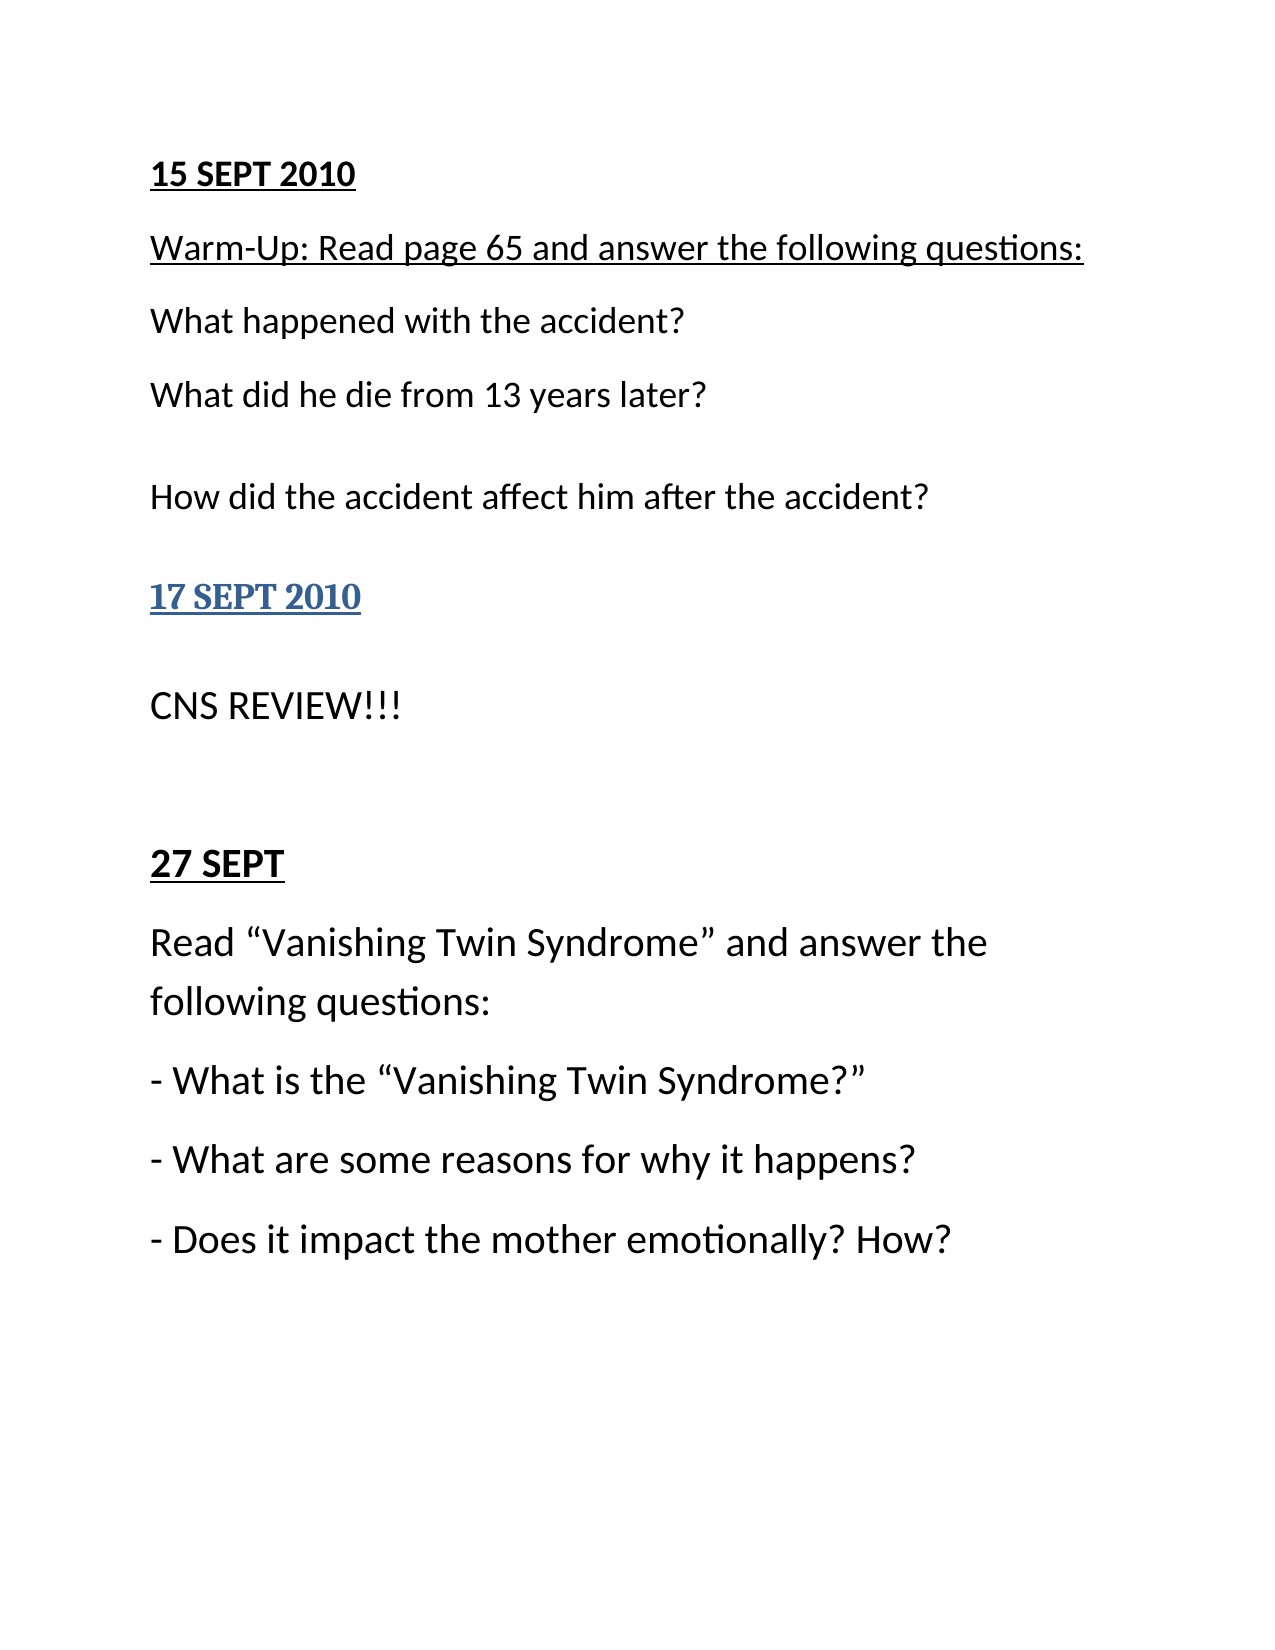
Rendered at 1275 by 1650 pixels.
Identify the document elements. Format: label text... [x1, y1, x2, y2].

text - What are some reasons for why it happens? [150, 1133, 1125, 1184]
text What did he die from 13 years later? [150, 371, 1125, 416]
text - What is the “Vanishing Twin Syndrome?” [150, 1054, 1125, 1105]
text CNS REVIEW!!! [150, 679, 1125, 729]
text Read “Vanishing Twin Syndrome” and answer the following questions: [150, 916, 1125, 1026]
text 15 SEPT 2010 [150, 150, 1125, 196]
subtitle 17 SEPT 2010 [150, 576, 1125, 619]
text - Does it impact the mother emotionally? How? [150, 1213, 1125, 1263]
subtitle How did the accident affect him after the accident? [150, 473, 1125, 519]
text What happened with the accident? [150, 297, 1125, 343]
text Warm-Up: Read page 65 and answer the following questions: [150, 223, 1125, 269]
text 27 SEPT [150, 837, 1125, 888]
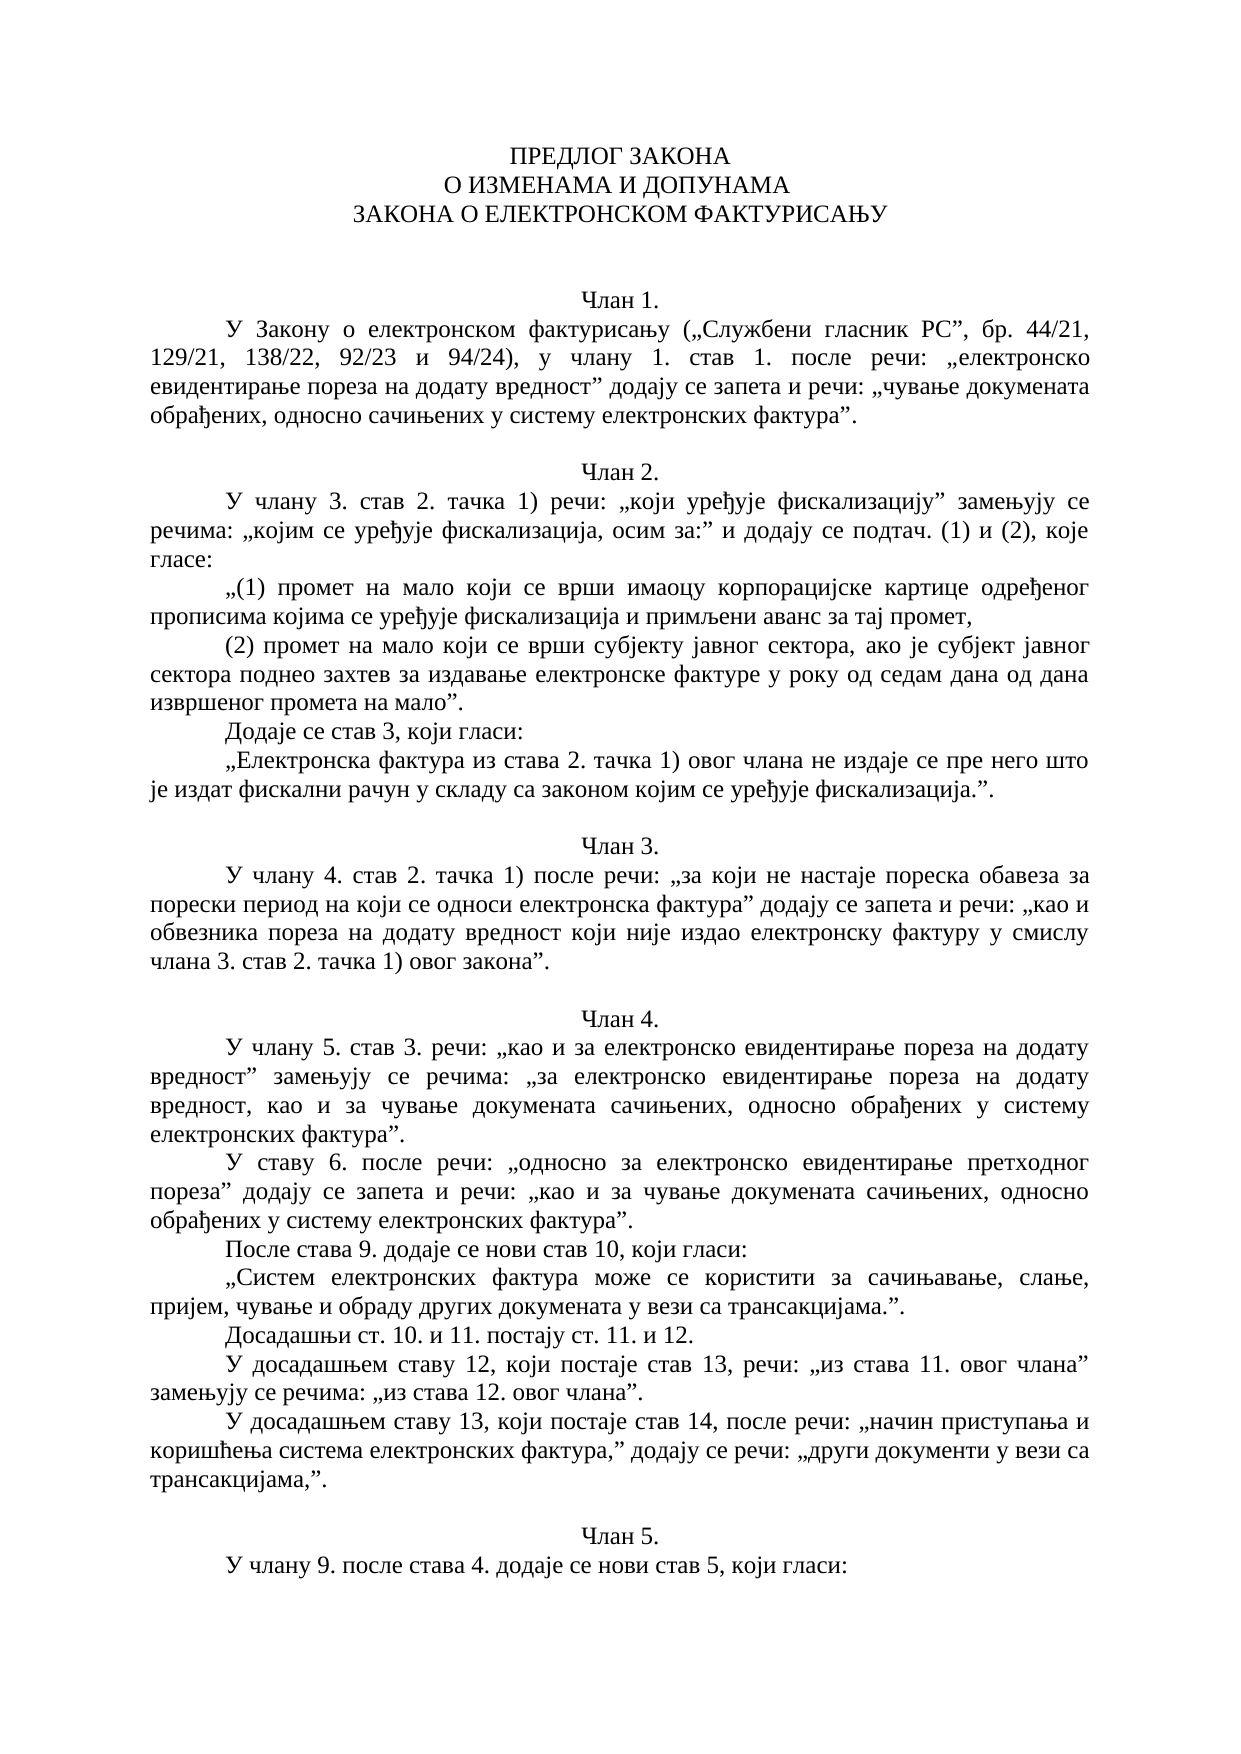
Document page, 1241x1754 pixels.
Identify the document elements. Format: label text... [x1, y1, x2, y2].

text Члан 1. [150, 285, 1090, 314]
text У ставу 6. после речи: „односно за електронско евидентирање претходног порезаˮ додају се запета и речи: „као и за чување докумената сачињених, односно обрађених у систему електронских фактураˮ. [150, 1147, 1090, 1234]
text Члан 2. [150, 457, 1090, 486]
text „Систем електронских фактура може се користити за сачињавање, слање, пријем, чување и обраду других докумената у вези са трансакцијама.ˮ. [150, 1262, 1090, 1320]
text Члан 4. [150, 1004, 1090, 1032]
text Досадашњи ст. 10. и 11. постају ст. 11. и 12. [150, 1320, 1090, 1349]
text (2) промет на мало који се врши субјекту јавног сектора, ако је субјект јавног сектора поднео захтев за издавање електронске фактуре у року од седам дана од дана извршеног промета на мало”. [150, 630, 1090, 716]
text У досадашњем ставу 12, који постаје став 13, речи: „из става 11. овог члана” замењују се речима: „из става 12. овог члана”. [150, 1349, 1090, 1406]
text О ИЗМЕНАМА И ДОПУНАМА ЗАКОНА О EЛEКТРOНСКOМ ФAКТУРИСAЊУ [150, 170, 1090, 227]
text У Закону о електронском фактурисању („Службени гласник РС”, бр. 44/21, 129/21, 138/22, 92/23 и 94/24), у члану 1. став 1. после речи: „електронско евидентирање пореза на додату вредност” додају се запета и речи: „чување докумената обрађених, односно сачињених у систему електронских фактура”. [150, 314, 1090, 429]
text У члану 3. став 2. тачка 1) речи: „који уређује фискализацију” замењују се речима: „којим се уређује фискализација, осим за:ˮ и додају се подтач. (1) и (2), које гласе: [150, 486, 1090, 572]
text „(1) промет на мало који се врши имаоцу корпорацијске картице одређеног прописима којима се уређује фискализација и примљени аванс за тај промет, [150, 572, 1090, 630]
text ПРЕДЛОГ ЗАКОНА [150, 141, 1090, 170]
text Додаје се став 3, који гласи: [150, 716, 1090, 745]
text После става 9. додаје се нови став 10, који гласи: [150, 1234, 1090, 1262]
text „Електронска фактура из става 2. тачка 1) овог члана не издаје се пре него што је издат фискални рачун у складу са законом којим се уређује фискализација.”. [150, 745, 1090, 802]
text Члан 3. [150, 831, 1090, 860]
text Члан 5. [150, 1521, 1090, 1550]
text У досадашњем ставу 13, који постаје став 14, после речи: „начин приступања и коришћења система електронских фактура,” додају се речи: „други документи у вези са трансакцијама,”. [150, 1406, 1090, 1492]
text У члану 4. став 2. тачка 1) после речи: „за који не настаје пореска обавеза за порески период на који се односи електронска фактура” додају се запета и речи: „као и обвезника пореза на додату вредност који није издао електронску фактуру у смислу члана 3. став 2. тачка 1) овог закона”. [150, 860, 1090, 975]
text У члану 5. став 3. речи: „као и за електронско евидентирање пореза на додату вредност” замењују се речима: „за електронско евидентирање пореза на додату вредност, као и за чување докумената сачињених, односно обрађених у систему електронских фактура”. [150, 1032, 1090, 1147]
text У члану 9. после става 4. додаје се нови став 5, који гласи: [150, 1550, 1090, 1579]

Exercise: Set down each of the records precisely, leaving any pictures behind.

Task output:
Rendered at 1275 by 1650 pixels.
Identify the document elements. Format: label text... [x1, y1, x2, y2].

text - What are some reasons for why it happens? [150, 1133, 1125, 1184]
text What did he die from 13 years later? [150, 371, 1125, 416]
text - What is the “Vanishing Twin Syndrome?” [150, 1054, 1125, 1105]
text CNS REVIEW!!! [150, 679, 1125, 729]
text Read “Vanishing Twin Syndrome” and answer the following questions: [150, 916, 1125, 1026]
text 15 SEPT 2010 [150, 150, 1125, 196]
subtitle 17 SEPT 2010 [150, 576, 1125, 619]
text - Does it impact the mother emotionally? How? [150, 1213, 1125, 1263]
subtitle How did the accident affect him after the accident? [150, 473, 1125, 519]
text What happened with the accident? [150, 297, 1125, 343]
text Warm-Up: Read page 65 and answer the following questions: [150, 223, 1125, 269]
text 27 SEPT [150, 837, 1125, 888]
Document page, 1241x1754 pixels.
Identify the document elements. Format: label text... [x1, y1, x2, y2].

text Члан 1. [150, 285, 1090, 314]
text У ставу 6. после речи: „односно за електронско евидентирање претходног порезаˮ додају се запета и речи: „као и за чување докумената сачињених, односно обрађених у систему електронских фактураˮ. [150, 1147, 1090, 1234]
text Члан 2. [150, 457, 1090, 486]
text „Систем електронских фактура може се користити за сачињавање, слање, пријем, чување и обраду других докумената у вези са трансакцијама.ˮ. [150, 1262, 1090, 1320]
text Члан 4. [150, 1004, 1090, 1032]
text Досадашњи ст. 10. и 11. постају ст. 11. и 12. [150, 1320, 1090, 1349]
text (2) промет на мало који се врши субјекту јавног сектора, ако је субјект јавног сектора поднео захтев за издавање електронске фактуре у року од седам дана од дана извршеног промета на мало”. [150, 630, 1090, 716]
text У досадашњем ставу 12, који постаје став 13, речи: „из става 11. овог члана” замењују се речима: „из става 12. овог члана”. [150, 1349, 1090, 1406]
text О ИЗМЕНАМА И ДОПУНАМА ЗАКОНА О EЛEКТРOНСКOМ ФAКТУРИСAЊУ [150, 170, 1090, 227]
text У Закону о електронском фактурисању („Службени гласник РС”, бр. 44/21, 129/21, 138/22, 92/23 и 94/24), у члану 1. став 1. после речи: „електронско евидентирање пореза на додату вредност” додају се запета и речи: „чување докумената обрађених, односно сачињених у систему електронских фактура”. [150, 314, 1090, 429]
text У члану 3. став 2. тачка 1) речи: „који уређује фискализацију” замењују се речима: „којим се уређује фискализација, осим за:ˮ и додају се подтач. (1) и (2), које гласе: [150, 486, 1090, 572]
text „(1) промет на мало који се врши имаоцу корпорацијске картице одређеног прописима којима се уређује фискализација и примљени аванс за тај промет, [150, 572, 1090, 630]
text ПРЕДЛОГ ЗАКОНА [150, 141, 1090, 170]
text Додаје се став 3, који гласи: [150, 716, 1090, 745]
text После става 9. додаје се нови став 10, који гласи: [150, 1234, 1090, 1262]
text „Електронска фактура из става 2. тачка 1) овог члана не издаје се пре него што је издат фискални рачун у складу са законом којим се уређује фискализација.”. [150, 745, 1090, 802]
text Члан 3. [150, 831, 1090, 860]
text Члан 5. [150, 1521, 1090, 1550]
text У досадашњем ставу 13, који постаје став 14, после речи: „начин приступања и коришћења система електронских фактура,” додају се речи: „други документи у вези са трансакцијама,”. [150, 1406, 1090, 1492]
text У члану 4. став 2. тачка 1) после речи: „за који не настаје пореска обавеза за порески период на који се односи електронска фактура” додају се запета и речи: „као и обвезника пореза на додату вредност који није издао електронску фактуру у смислу члана 3. став 2. тачка 1) овог закона”. [150, 860, 1090, 975]
text У члану 5. став 3. речи: „као и за електронско евидентирање пореза на додату вредност” замењују се речима: „за електронско евидентирање пореза на додату вредност, као и за чување докумената сачињених, односно обрађених у систему електронских фактура”. [150, 1032, 1090, 1147]
text У члану 9. после става 4. додаје се нови став 5, који гласи: [150, 1550, 1090, 1579]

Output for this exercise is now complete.